* What you need to do:
Reproduce the data below word for word, from the first line through the line that contains "class: Agaricomycetes", including that line.

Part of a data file

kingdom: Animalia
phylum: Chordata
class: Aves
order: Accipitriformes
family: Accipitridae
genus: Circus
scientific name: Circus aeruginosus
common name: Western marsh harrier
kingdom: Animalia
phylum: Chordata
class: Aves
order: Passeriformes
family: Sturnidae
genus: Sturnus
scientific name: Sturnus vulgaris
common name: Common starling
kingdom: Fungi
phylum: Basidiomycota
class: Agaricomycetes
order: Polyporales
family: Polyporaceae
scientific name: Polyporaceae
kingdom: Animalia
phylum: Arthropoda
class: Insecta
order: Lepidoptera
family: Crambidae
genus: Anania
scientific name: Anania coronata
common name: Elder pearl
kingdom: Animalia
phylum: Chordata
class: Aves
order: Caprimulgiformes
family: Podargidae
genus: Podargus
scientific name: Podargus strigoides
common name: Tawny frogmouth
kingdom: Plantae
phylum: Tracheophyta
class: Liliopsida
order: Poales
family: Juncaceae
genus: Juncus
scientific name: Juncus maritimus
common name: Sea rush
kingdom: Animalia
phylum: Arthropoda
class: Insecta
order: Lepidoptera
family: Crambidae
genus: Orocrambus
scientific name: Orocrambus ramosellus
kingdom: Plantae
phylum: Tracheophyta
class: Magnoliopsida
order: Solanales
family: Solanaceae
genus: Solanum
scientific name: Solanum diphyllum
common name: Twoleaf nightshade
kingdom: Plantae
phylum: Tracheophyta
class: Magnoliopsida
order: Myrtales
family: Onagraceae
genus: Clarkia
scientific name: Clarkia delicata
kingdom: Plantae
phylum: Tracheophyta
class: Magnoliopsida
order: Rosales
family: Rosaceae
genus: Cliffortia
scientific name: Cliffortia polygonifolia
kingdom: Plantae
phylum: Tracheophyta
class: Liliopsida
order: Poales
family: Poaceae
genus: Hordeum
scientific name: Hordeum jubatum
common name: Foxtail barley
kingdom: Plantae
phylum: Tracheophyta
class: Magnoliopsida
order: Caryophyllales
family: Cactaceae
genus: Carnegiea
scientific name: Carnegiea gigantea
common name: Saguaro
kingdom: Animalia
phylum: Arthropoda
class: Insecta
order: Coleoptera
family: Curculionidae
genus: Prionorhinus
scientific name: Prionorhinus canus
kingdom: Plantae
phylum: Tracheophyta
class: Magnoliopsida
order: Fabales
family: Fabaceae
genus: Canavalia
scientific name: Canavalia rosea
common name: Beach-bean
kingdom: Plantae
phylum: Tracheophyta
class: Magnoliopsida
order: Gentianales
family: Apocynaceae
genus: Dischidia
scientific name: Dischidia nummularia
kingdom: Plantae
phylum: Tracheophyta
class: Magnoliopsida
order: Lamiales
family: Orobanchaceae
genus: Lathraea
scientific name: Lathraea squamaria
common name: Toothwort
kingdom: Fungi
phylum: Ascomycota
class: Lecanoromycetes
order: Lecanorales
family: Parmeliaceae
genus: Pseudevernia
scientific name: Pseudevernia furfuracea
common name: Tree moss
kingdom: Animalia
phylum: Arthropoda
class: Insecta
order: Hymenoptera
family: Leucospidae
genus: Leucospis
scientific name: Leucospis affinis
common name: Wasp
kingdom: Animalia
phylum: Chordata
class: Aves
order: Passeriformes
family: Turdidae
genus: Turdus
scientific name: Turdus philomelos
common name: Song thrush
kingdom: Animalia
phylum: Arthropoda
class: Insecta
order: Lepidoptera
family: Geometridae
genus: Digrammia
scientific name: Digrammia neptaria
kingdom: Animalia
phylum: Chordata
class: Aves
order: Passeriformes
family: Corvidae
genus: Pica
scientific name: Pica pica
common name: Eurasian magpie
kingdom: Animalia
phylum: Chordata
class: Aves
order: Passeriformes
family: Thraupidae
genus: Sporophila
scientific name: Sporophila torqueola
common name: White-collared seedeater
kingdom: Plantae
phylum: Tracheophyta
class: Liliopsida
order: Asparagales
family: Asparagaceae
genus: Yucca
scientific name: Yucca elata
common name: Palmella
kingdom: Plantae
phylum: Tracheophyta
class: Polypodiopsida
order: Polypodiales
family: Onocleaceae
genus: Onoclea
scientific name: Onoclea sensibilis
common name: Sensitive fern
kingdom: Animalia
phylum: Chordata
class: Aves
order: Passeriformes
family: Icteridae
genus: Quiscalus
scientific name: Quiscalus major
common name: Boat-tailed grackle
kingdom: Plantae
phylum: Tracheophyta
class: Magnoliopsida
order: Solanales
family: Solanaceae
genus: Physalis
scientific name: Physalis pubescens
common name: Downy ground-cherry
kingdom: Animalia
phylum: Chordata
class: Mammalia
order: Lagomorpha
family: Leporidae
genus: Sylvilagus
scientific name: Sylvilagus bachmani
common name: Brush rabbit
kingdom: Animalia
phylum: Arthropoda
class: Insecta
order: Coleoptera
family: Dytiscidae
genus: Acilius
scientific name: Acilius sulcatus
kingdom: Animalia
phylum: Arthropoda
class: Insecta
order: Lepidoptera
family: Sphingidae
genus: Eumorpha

* Solution to the exercise:
kingdom: Animalia
phylum: Chordata
class: Aves
order: Accipitriformes
family: Accipitridae
genus: Circus
scientific name: Circus aeruginosus
common name: Western marsh harrier
kingdom: Animalia
phylum: Chordata
class: Aves
order: Passeriformes
family: Sturnidae
genus: Sturnus
scientific name: Sturnus vulgaris
common name: Common starling
kingdom: Fungi
phylum: Basidiomycota
class: Agaricomycetes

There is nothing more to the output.